Metagenomics-based interpretation of AHLs-mediated quorum sensing in Anammox biofilm reactors for low-strength wastewater treatment

Abstract

Anammox-based nitrogen removal can advance sustainable wastewater treatment, especially for the main-stream wastewater treatment. Two lab-scale Anammox biofilm reactors fed with influent ammonium concentrations of 110 mg/L (Anammox-H) and 50 mg/L (Anammox-L) were operated, and nitrogen removal and mechanisms of quorum sensing (QS)/quorum quenching (QQ) were examined. The achieved nitrogen removal rates were 0.65 g N/L·d in Anammox-H and 0.25 g N/L·d in Anammox-L. Candidatus Kuenenia was dominant in both reactors.

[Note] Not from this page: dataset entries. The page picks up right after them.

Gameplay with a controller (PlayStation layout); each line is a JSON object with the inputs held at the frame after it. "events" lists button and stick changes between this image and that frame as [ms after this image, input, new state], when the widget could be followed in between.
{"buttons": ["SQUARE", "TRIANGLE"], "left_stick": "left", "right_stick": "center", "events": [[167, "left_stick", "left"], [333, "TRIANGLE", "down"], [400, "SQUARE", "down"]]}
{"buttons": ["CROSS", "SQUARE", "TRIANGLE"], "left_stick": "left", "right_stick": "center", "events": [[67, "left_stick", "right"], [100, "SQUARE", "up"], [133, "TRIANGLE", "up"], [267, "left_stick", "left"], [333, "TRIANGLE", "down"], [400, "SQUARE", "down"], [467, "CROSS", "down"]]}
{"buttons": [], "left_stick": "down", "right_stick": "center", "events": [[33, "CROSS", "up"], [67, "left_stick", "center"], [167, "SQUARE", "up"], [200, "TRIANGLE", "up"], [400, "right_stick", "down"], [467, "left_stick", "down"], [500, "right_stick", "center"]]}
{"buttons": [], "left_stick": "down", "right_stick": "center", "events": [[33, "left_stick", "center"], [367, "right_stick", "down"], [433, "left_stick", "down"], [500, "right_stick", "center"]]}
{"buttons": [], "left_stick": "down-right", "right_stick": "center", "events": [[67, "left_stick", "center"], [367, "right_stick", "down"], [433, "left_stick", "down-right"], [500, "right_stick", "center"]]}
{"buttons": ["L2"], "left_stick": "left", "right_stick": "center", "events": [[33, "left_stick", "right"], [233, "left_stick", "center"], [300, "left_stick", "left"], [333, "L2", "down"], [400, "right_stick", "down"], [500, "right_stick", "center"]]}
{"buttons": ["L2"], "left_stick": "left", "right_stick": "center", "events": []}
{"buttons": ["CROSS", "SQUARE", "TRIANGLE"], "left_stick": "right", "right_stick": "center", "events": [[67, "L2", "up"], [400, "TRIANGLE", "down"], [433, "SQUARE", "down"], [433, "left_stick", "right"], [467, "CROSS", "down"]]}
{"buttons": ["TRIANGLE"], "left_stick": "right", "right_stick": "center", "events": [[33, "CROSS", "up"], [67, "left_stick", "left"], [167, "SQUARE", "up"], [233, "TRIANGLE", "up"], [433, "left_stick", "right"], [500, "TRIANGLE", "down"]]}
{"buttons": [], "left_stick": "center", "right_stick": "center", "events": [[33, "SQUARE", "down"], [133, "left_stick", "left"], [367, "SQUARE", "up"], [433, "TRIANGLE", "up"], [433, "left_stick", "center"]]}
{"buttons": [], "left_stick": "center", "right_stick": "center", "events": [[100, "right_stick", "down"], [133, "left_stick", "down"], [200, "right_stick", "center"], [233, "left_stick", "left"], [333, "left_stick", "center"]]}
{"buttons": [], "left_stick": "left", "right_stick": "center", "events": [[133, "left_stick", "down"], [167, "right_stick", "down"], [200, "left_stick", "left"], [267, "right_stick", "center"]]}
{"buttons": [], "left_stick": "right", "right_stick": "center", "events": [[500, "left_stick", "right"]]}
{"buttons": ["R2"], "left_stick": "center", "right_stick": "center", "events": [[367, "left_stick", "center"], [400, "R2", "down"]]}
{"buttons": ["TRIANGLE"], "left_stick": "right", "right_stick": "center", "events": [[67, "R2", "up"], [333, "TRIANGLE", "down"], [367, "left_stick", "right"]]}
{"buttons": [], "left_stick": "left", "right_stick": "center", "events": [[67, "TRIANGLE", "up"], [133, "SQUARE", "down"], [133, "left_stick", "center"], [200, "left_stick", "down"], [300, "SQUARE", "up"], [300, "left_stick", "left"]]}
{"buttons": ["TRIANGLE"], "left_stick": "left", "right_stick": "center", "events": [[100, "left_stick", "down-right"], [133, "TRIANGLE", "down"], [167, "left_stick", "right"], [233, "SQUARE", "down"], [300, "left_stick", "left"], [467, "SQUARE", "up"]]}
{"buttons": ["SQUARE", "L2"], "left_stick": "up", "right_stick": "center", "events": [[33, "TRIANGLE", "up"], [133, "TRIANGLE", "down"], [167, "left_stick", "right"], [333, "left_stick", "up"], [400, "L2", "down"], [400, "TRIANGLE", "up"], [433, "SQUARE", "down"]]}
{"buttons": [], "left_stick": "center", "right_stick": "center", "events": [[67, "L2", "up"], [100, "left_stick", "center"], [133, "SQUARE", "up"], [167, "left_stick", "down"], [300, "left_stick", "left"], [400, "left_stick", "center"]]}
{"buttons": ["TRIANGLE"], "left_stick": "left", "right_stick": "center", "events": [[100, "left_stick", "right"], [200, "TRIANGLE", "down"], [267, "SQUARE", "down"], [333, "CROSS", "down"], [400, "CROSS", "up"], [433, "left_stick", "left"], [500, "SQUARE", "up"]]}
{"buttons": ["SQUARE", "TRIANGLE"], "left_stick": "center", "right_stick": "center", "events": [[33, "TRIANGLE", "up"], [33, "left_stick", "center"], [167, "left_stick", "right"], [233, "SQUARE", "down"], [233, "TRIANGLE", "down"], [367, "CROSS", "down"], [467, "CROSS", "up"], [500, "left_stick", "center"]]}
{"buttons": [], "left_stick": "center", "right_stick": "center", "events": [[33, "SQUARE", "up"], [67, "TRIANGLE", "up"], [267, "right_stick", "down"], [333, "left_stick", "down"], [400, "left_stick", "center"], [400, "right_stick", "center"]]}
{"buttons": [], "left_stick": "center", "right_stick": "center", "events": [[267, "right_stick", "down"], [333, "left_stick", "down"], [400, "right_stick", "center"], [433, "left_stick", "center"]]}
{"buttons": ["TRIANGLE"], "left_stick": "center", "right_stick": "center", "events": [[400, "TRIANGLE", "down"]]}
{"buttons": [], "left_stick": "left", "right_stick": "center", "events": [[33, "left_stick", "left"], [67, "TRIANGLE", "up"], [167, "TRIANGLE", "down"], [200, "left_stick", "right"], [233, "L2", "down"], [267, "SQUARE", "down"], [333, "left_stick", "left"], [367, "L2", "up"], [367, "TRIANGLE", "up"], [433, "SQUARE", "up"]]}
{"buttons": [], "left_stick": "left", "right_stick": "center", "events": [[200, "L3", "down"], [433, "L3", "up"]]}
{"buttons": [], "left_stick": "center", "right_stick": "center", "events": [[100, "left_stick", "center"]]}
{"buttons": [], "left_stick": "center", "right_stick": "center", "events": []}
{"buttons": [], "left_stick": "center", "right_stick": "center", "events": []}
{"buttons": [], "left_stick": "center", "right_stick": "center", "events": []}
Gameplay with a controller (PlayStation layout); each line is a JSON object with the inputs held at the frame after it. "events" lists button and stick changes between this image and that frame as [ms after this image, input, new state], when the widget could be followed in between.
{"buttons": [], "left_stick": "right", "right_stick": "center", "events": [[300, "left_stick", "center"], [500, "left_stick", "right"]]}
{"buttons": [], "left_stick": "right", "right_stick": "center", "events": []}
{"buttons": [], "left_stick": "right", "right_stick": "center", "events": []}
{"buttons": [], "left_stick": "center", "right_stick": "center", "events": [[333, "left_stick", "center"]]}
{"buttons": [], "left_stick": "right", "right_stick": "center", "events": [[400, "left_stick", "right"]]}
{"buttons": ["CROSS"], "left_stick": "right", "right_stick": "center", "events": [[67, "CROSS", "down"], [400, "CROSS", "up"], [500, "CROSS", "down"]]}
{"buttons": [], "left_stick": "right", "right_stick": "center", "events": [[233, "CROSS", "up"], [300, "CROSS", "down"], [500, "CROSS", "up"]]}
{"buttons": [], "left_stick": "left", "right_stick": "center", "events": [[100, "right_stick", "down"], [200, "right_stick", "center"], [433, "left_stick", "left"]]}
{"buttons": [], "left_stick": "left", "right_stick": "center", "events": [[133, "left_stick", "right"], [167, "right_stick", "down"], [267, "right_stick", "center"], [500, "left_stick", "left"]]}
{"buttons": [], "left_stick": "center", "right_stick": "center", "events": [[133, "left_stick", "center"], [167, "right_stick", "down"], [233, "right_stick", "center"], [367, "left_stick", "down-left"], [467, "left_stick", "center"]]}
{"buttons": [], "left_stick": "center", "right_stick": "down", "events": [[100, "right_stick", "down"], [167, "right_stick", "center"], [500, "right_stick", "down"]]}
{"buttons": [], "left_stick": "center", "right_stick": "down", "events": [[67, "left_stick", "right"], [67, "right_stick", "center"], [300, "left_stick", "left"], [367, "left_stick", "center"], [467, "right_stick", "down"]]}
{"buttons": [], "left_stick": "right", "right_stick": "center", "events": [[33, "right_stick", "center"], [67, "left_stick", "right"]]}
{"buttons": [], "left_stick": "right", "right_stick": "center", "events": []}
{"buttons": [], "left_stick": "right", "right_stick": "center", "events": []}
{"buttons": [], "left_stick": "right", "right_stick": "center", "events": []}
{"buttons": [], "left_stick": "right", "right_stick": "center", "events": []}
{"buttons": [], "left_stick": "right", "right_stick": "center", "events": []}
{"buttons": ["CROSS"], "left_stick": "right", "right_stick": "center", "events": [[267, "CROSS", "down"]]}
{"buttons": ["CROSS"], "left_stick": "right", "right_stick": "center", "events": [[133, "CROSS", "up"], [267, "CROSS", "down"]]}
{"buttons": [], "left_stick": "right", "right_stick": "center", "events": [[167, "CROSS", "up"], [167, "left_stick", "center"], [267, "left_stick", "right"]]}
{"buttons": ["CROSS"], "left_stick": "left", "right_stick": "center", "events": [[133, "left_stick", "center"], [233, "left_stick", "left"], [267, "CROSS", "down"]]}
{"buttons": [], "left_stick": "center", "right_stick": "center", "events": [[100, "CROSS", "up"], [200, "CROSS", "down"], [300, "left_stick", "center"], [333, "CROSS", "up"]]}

Higher contents of tight extracellular polymeric substance and hydrophobic amino acid confirmed that dense Anammox biofilm developed in Anammox-H. N-hexanoyl-l-homoserine lactone and N-octanoyl-l-homoserine lactone were detected in Anammox-H and Anammox-L. High concentrations of acyl-homoserine lactones (AHLs) in water and biomass phases of Anammox-H were consistent with that more active QS processes existed in Anammox-H. Functional genes including hao, pmoA-amoC, nirK and narGZHY were detected and harbored by Candidatus Kuenenia stuttgartiensis, Nitrosomonas europaea and Lautropia sp. SCN 69-89. These organisms not only involved in nitrogen metabolism, but also in pyruvate, fatty acid and S-Adenosy-l-methionine synthesis (important for AHLs). Influent ammonium concentrations affected the balance between QQ and QS activities, resulting in different Anammox activity and biofilm morphology. This study advanced the Anammox application for low-strength wastewater, especially from the aspect of QQ and QS balance.